▸ **SHORT PROBLEM 1**
From the text on double-precision significant digits, list every number written in numerals in the paragraph that begins "I multiplied".
▸ **SHORT PROBLEM 2**
Repeat word for word the part of the text on double-precision significant digits starting with "I multiplied 0.619207" and going on through "which they aren’t.)".

# DOCUMENT EXCERPT start

A double-precision floating point number carries fifteen significant digits. What does this really mean?

I multiplied 0.619207 by 10,000,000 and got 6192069.999999991 instead of 6192070. That’s only six significant digits; where’s my fifteen?

Talking about significant digits is really just a shorthand for talking about relative precision. “Fifteen significant digits” means that the representational resolution is one part in 10^{15}. It doesn’t mean that the first fifteen digits are correct. (If you spend more time with numerical analysis, you can even see people talking about things like “five and a half significant digits”. If the meaning of “significant digits” were literal, how could you have half a digit?)
The relative error in the above computation is 9 / 6192070000000000 = 1.5 × 10^{-15}, which is consistent with about fifteen significant digits. (And that’s assuming the decimal representations are exact, which they aren’t.)

# DOCUMENT EXCERPT end
# GIVEN ENTRIES start

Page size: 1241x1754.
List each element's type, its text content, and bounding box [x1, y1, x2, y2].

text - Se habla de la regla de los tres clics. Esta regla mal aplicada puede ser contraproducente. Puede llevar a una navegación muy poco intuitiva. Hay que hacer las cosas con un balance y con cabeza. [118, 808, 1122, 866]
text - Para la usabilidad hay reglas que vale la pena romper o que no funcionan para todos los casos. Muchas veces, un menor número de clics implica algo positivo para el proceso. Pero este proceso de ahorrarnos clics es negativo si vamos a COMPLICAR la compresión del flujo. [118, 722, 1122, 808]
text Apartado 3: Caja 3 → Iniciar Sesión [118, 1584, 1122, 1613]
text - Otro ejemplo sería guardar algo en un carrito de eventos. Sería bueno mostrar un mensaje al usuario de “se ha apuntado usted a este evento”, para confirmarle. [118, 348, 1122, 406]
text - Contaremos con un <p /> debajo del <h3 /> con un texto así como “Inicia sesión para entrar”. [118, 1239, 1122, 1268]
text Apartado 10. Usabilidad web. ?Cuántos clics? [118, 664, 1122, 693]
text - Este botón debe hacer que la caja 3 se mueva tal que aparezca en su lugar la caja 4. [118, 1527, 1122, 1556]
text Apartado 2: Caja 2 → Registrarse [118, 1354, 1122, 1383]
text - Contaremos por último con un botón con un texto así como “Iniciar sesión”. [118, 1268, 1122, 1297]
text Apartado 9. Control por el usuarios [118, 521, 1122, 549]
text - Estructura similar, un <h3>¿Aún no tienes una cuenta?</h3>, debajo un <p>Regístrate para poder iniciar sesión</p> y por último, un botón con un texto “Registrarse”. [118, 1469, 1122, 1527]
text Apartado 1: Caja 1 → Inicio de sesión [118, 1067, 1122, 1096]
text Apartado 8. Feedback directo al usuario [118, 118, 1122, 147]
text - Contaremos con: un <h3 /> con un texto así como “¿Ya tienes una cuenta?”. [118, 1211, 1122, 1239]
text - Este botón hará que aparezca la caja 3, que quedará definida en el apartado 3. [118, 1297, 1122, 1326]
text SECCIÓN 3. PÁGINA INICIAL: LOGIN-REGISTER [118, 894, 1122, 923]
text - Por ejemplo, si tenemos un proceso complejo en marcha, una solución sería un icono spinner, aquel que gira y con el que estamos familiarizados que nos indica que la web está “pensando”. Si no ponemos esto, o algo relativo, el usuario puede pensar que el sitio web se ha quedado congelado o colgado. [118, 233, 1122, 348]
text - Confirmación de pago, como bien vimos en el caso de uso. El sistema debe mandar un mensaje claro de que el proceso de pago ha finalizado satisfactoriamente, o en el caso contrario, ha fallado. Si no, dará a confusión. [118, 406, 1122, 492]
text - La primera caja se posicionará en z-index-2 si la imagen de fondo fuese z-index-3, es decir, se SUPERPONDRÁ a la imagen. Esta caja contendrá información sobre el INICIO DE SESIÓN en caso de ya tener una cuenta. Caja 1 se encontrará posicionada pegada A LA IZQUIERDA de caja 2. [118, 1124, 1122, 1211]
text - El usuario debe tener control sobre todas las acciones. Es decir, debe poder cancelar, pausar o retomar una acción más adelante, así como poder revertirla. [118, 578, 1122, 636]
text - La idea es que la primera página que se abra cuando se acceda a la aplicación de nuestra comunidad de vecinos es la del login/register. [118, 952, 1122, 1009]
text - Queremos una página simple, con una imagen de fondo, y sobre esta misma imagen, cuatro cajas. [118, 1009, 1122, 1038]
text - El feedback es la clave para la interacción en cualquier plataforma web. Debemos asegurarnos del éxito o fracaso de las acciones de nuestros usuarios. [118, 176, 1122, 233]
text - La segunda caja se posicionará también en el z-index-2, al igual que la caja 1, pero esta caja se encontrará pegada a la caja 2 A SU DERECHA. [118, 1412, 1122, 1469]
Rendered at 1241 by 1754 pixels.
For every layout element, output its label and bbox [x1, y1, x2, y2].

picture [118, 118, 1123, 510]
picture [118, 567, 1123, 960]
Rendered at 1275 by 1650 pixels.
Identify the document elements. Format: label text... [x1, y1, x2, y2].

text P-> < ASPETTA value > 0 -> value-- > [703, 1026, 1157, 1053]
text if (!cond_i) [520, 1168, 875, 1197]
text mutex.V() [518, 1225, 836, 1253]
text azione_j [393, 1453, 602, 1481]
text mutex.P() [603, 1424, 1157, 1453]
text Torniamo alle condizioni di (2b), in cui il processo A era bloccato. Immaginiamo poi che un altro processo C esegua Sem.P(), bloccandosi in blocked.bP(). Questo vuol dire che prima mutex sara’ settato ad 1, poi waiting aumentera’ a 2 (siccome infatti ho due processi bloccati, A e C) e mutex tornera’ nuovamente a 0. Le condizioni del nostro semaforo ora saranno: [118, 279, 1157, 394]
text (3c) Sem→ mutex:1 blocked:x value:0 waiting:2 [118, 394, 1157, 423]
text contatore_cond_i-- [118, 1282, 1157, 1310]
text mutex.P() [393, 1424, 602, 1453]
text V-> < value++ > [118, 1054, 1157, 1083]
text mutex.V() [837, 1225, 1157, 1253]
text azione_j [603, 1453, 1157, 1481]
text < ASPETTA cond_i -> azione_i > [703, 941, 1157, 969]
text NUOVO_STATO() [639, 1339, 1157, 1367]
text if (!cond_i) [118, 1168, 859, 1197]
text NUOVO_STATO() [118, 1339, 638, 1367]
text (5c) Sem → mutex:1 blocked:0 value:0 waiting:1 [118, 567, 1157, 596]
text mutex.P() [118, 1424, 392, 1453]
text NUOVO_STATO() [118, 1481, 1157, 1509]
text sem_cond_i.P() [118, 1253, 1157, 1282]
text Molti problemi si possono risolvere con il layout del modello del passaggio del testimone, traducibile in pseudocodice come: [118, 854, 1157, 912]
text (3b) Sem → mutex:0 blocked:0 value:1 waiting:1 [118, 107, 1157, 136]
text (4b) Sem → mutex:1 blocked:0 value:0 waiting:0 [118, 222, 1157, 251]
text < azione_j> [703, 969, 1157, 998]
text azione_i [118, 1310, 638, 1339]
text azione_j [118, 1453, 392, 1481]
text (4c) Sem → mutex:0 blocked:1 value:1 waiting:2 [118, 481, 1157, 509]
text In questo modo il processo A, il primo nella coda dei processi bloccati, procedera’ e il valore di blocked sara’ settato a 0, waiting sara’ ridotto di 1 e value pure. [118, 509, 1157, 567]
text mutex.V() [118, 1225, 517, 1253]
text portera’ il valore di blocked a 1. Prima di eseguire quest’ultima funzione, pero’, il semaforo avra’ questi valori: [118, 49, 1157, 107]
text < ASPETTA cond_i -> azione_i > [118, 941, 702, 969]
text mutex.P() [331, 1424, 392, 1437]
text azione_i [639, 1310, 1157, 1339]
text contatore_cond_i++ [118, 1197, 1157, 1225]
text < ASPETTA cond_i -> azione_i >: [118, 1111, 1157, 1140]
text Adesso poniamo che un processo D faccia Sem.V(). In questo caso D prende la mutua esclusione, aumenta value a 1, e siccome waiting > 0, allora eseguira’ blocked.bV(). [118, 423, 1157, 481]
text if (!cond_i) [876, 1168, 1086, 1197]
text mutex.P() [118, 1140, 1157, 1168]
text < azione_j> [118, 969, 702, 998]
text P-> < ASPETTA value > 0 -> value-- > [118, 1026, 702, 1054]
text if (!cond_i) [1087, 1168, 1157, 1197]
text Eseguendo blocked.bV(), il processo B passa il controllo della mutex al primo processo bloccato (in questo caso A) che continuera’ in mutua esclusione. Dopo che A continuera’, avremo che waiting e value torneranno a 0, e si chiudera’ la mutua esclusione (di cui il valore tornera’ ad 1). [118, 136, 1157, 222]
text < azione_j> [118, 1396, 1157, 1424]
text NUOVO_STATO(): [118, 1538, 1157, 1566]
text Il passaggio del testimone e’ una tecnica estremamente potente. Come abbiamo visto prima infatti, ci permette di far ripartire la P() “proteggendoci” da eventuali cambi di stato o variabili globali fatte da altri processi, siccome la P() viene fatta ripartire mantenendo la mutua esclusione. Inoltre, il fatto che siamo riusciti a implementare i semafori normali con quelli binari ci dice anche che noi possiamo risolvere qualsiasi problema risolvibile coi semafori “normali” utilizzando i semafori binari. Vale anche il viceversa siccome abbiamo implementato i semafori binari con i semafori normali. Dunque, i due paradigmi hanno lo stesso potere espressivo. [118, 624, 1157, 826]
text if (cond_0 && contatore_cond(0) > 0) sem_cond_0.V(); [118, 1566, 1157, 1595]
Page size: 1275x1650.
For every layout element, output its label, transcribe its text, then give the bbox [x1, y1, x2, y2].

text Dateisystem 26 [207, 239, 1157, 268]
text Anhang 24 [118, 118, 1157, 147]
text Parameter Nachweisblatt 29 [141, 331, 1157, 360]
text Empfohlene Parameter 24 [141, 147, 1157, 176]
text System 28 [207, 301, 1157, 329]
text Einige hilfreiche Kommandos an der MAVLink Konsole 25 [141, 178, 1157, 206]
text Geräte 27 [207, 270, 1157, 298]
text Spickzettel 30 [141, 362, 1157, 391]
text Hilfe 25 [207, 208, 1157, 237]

# GIVEN ENTRIES end

▸ **WRITTEN RESPONSE 1**
0.619207, 10,000,000, 6192069.999999991, 6192070

▸ **WRITTEN RESPONSE 2**
I multiplied 0.619207 by 10,000,000 and got 6192069.999999991 instead of 6192070. That’s only six significant digits; where’s my fifteen?

Talking about significant digits is really just a shorthand for talking about relative precision. “Fifteen significant digits” means that the representational resolution is one part in 10^{15}. It doesn’t mean that the first fifteen digits are correct. (If you spend more time with numerical analysis, you can even see people talking about things like “five and a half significant digits”. If the meaning of “significant digits” were literal, how could you have half a digit?)
The relative error in the above computation is 9 / 6192070000000000 = 1.5 × 10^{-15}, which is consistent with about fifteen significant digits. (And that’s assuming the decimal representations are exact, which they aren’t.)